State tranquilli: non voglio aprire, ancora una volta, il discorso sui toni violenti, grotteschi e apocalittici che caratterizzano questa campagna elettorale. Vorrei invece soffermarmi sulle forti somiglianze tra i tre maggiori contendenti.

Si presentano come tre salvatori della patria: ognuno promette che con lui e solo con lui finalmente l’Italia cambierà radicalmente. È uno show piuttosto muscolare, una contesa tra uomini alpha che si vantano di “dire pane al pane” e che - tutti e tre - vanno orgogliosi di aver rotto con i vecchi rituali della politica.

È, in breve, il trionfo morale del probabile perdente, Silvio Berlusconi: la trasformazione delle elezioni in un plebiscito personale. Renzi vuole carta bianca per poter “cambiare verso all’Italia”; Grillo conta sul voto per seppellire definitivamente i partiti; Berlusconi spera in una rivincita sulla giustizia. Ma tutti e tre sono sostanzialmente uniti dal fatto che non assistiamo alla campagna del Partito democratico, di Forza Italia o del Movimento 5 stelle, ma di Renzi, Grillo e Berlusconi.

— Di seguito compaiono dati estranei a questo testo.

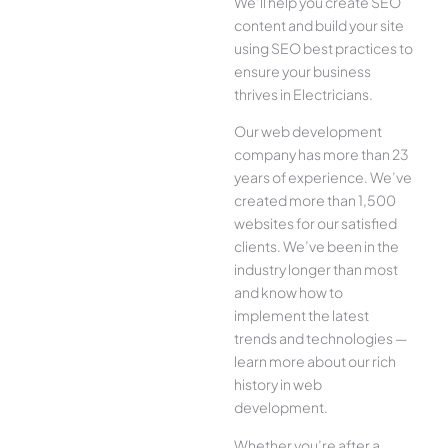
We’ll help you create SEO
content and build your site
using SEO best practices to
ensure your business
thrives in Electricians.
Our web development
company has more than 23
years of experience. We’ve
created more than 1,500
websites for our satisfied
clients. We’ve been in the
industry longer than most
and know how to
implement the latest
trends and technologies —
learn more about our rich
history in web
development.
Whether you’re after a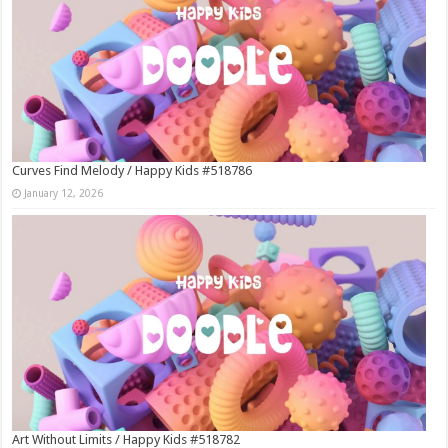
Curves Find Melody / Happy Kids #518786
January 12, 2026
Art Without Limits / Happy Kids #518782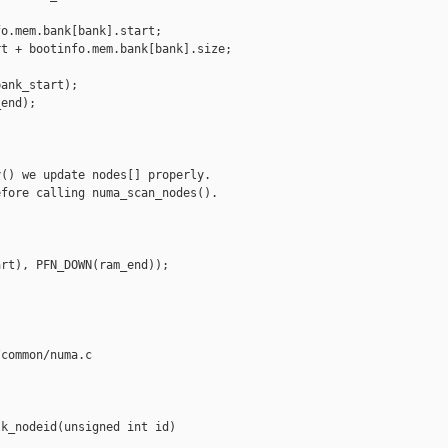
o.mem.bank[bank].start;

t + bootinfo.mem.bank[bank].size;

ank_start);

end);

() we update nodes[] properly.

fore calling numa_scan_nodes().

rt), PFN_DOWN(ram_end));

common/numa.c

k_nodeid(unsigned int id)
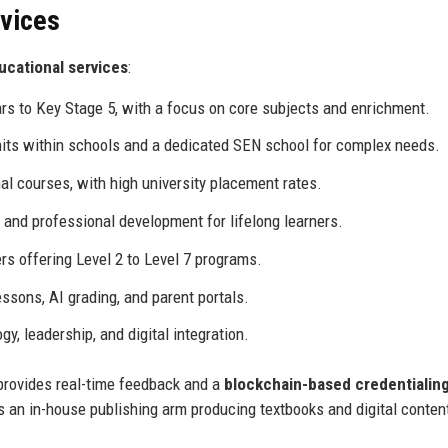
rvices
ucational services
:
rs to Key Stage 5, with a focus on core subjects and enrichment.
its within schools and a dedicated SEN school for complex needs.
l courses, with high university placement rates.
, and professional development for lifelong learners.
s offering Level 2 to Level 7 programs.
ssons, AI grading, and parent portals.
y, leadership, and digital integration.
provides real-time feedback and a
blockchain-based credentialin
s an in-house publishing arm producing textbooks and digital conten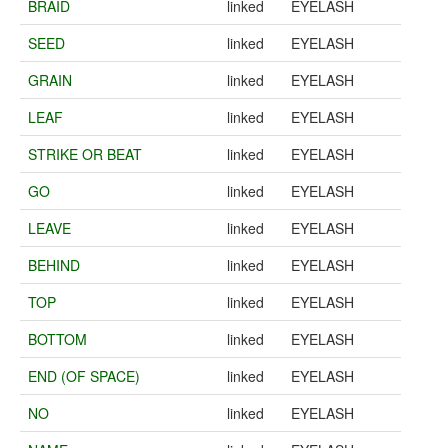
BRAID
linked
EYELASH
SEED
linked
EYELASH
GRAIN
linked
EYELASH
LEAF
linked
EYELASH
STRIKE OR BEAT
linked
EYELASH
GO
linked
EYELASH
LEAVE
linked
EYELASH
BEHIND
linked
EYELASH
TOP
linked
EYELASH
BOTTOM
linked
EYELASH
END (OF SPACE)
linked
EYELASH
NO
linked
EYELASH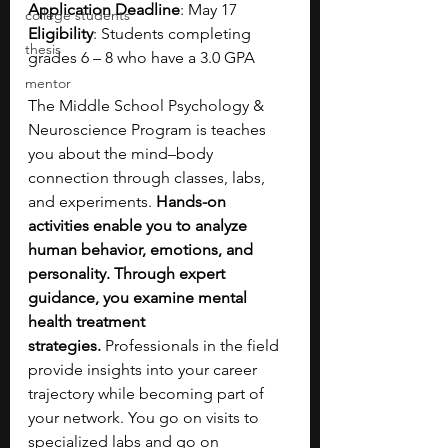
Application Deadline
: May 17
college students
Eligibility
: Students completing 
thesis
grades 6 – 8 who have a 3.0 GPA
mentor
The Middle School Psychology & 
Neuroscience Program is teaches 
you about the mind–body 
connection through classes, labs, 
and experiments. 
Hands-on 
activities enable you to analyze 
human behavior, emotions, and 
personality. Through expert 
guidance, you examine mental 
health treatment 
strategies.
 Professionals in the field 
provide insights into your career 
trajectory while becoming part of 
your network. You go on visits to 
specialized labs and go on 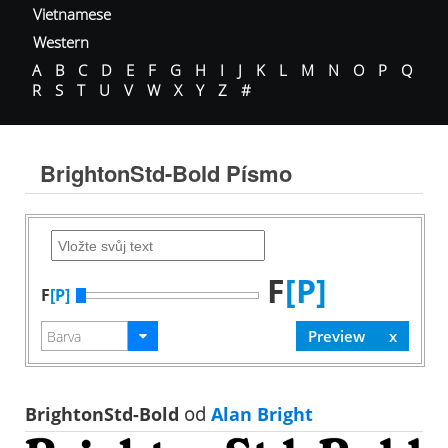
Vietnamese
Western
A
B
C
D
E
F
G
H
I
J
K
L
M
N
O
P
Q
R
S
T
U
V
W
X
Y
Z
#
BrightonStd-Bold Písmo
F
[P]
F
[P]
BrightonStd-Bold
od
Alan Bright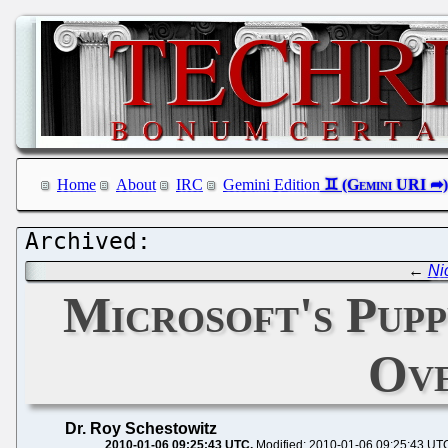
Home
About
IRC
Gemini Edition
←
Ni
Microsoft's Pupp
Ove
Dr. Roy Schestowitz
2010-01-06 09:25:43 UTC
Modified: 2010-01-06 09:25:43 UT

Viene così annebbiato il fatto che gli elettori sono chiamati a designare i rappresentanti italiani al parlamento europeo, non il leader nazionale dei prossimi anni, il taumaturgo che deve tirare l’Italia fuori dai guai. Rimangono sullo sfondo i partiti, sempre più gusci vuoti buoni sostanzialmente a veicolare la rispettiva star (e non è un caso che tutte e tre le forze politiche ormai dispongano di un’unica star: dopo di loro il diluvio).

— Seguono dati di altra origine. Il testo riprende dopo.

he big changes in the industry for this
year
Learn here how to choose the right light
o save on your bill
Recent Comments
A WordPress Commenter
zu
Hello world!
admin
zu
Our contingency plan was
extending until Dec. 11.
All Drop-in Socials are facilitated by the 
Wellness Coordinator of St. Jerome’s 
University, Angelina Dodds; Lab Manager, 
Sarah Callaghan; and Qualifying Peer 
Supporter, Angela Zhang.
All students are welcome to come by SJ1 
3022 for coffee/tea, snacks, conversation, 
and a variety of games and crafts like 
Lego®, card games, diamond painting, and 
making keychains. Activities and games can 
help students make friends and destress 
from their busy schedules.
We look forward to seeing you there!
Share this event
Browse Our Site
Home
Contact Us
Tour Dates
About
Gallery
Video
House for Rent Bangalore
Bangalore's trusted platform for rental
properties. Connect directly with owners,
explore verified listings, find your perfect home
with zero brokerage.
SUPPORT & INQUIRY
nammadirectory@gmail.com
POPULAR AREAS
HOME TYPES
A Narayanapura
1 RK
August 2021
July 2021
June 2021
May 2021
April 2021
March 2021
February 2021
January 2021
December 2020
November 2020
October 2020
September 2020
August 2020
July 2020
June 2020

Ma rimane sullo sfondo anche l’Europa. In questo campo tutti e tre puntano sul malcontento degli italiani, affermando di non volere l’Europa della Merkel, spaziando da un generico slogan “cambiamo verso all’Europa” (Renzi) a un’idea alquanto irrealistica di un referendum sull’appartenenza all’euro (Grillo).

Ma colpisce il fatto che, anche sul fronte interno, tutti e tre hanno identificato almeno un avversario comune: i sindacati. È superfluo dirlo di Berlusconi. E non sorprende più di tanto neanche Grillo, che se la prende con Maurizio Landini, capo della Fiom, perché da 23 anni “non ha fatto più neanche una saldatura”, facendo invece il sindacalista a tempo pieno. Renzi invece attacca Susanna Camusso: è interessante - almeno da parte del leader di un partito di sinistra - la sua affermazione che gli imprenditori possano dialogare anche direttamente con i loro dipendenti senza l’interposizione del sindacato.

Può darsi che simili polemiche aiutino a vincere le elezioni. C’è da dubitare invece che si risolvano i problemi dell’Italia - e dell’Italia in Europa - rottamando anche i sindacati.